What is needed.
Extract the final stretch of the data: the line that contains "la conferencia pronunciada" and every line after it, unaltered, and no other lines.

Data extract.
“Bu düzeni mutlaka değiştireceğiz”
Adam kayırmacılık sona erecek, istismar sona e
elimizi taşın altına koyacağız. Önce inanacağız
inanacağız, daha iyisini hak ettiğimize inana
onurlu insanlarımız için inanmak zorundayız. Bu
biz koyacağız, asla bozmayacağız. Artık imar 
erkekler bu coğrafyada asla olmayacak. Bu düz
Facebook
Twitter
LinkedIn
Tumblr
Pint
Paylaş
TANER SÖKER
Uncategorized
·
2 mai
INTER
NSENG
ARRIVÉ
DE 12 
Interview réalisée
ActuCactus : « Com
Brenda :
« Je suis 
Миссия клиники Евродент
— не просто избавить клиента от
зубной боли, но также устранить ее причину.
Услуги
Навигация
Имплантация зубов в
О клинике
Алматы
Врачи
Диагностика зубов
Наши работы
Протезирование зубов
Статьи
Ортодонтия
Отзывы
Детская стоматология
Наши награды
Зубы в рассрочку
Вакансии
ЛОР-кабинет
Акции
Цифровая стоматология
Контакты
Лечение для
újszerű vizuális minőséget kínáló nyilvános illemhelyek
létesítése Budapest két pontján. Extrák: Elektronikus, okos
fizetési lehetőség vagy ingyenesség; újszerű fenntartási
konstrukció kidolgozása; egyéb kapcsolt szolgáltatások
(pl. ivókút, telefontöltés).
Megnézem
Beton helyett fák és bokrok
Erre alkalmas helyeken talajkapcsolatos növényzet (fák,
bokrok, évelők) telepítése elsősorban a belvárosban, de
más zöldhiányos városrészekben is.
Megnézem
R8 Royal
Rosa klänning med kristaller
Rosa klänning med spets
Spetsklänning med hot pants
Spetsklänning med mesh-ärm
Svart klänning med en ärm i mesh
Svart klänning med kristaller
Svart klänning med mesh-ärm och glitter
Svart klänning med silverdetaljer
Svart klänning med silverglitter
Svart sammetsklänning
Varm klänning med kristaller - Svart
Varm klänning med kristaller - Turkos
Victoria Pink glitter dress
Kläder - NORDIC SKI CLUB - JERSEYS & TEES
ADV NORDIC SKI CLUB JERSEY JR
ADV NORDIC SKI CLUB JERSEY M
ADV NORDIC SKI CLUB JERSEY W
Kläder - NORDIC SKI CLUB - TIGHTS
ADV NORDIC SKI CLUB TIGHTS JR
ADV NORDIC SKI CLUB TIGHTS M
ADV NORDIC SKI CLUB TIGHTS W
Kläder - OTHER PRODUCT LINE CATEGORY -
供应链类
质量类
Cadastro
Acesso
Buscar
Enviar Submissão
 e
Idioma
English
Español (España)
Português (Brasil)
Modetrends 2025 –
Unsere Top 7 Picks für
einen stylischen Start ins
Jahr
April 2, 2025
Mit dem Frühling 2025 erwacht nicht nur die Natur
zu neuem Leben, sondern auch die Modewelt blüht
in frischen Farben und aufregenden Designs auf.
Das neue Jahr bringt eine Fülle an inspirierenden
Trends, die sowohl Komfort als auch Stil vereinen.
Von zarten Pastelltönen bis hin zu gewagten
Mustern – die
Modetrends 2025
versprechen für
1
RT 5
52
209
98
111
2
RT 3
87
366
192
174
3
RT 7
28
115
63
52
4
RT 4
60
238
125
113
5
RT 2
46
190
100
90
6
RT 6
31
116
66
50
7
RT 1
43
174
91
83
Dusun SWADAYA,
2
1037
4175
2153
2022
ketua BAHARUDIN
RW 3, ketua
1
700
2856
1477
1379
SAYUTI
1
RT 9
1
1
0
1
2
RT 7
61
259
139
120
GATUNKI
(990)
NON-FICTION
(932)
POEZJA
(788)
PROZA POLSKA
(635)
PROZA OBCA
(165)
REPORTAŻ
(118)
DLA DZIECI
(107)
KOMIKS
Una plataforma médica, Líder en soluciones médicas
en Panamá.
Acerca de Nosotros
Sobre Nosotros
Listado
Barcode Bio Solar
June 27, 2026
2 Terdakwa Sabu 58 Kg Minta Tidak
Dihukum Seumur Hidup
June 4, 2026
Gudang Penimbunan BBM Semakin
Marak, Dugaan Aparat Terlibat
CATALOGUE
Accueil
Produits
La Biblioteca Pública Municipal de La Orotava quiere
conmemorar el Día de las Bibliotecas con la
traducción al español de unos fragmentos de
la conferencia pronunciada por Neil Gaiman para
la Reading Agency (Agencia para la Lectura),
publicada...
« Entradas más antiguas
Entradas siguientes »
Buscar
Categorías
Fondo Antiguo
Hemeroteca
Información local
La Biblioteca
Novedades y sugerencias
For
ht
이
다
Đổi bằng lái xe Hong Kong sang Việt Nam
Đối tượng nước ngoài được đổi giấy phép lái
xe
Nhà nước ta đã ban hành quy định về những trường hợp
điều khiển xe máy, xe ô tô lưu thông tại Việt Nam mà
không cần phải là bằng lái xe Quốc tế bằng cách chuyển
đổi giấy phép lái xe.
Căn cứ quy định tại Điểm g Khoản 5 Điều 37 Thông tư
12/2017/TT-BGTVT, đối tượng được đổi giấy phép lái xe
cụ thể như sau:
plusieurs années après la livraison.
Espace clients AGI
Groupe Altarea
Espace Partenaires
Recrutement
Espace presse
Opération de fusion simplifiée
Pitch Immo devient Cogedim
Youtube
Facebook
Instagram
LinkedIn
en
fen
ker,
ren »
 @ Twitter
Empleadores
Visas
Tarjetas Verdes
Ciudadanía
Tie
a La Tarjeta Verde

Problem solution.
la conferencia pronunciada por Neil Gaiman para
la Reading Agency (Agencia para la Lectura),
publicada...
« Entradas más antiguas
Entradas siguientes »
Buscar
Categorías
Fondo Antiguo
Hemeroteca
Información local
La Biblioteca
Novedades y sugerencias
For
ht
이
다
Đổi bằng lái xe Hong Kong sang Việt Nam
Đối tượng nước ngoài được đổi giấy phép lái
xe
Nhà nước ta đã ban hành quy định về những trường hợp
điều khiển xe máy, xe ô tô lưu thông tại Việt Nam mà
không cần phải là bằng lái xe Quốc tế bằng cách chuyển
đổi giấy phép lái xe.
Căn cứ quy định tại Điểm g Khoản 5 Điều 37 Thông tư
12/2017/TT-BGTVT, đối tượng được đổi giấy phép lái xe
cụ thể như sau:
plusieurs années après la livraison.
Espace clients AGI
Groupe Altarea
Espace Partenaires
Recrutement
Espace presse
Opération de fusion simplifiée
Pitch Immo devient Cogedim
Youtube
Facebook
Instagram
LinkedIn
en
fen
ker,
ren »
 @ Twitter
Empleadores
Visas
Tarjetas Verdes
Ciudadanía
Tie
a La Tarjeta Verde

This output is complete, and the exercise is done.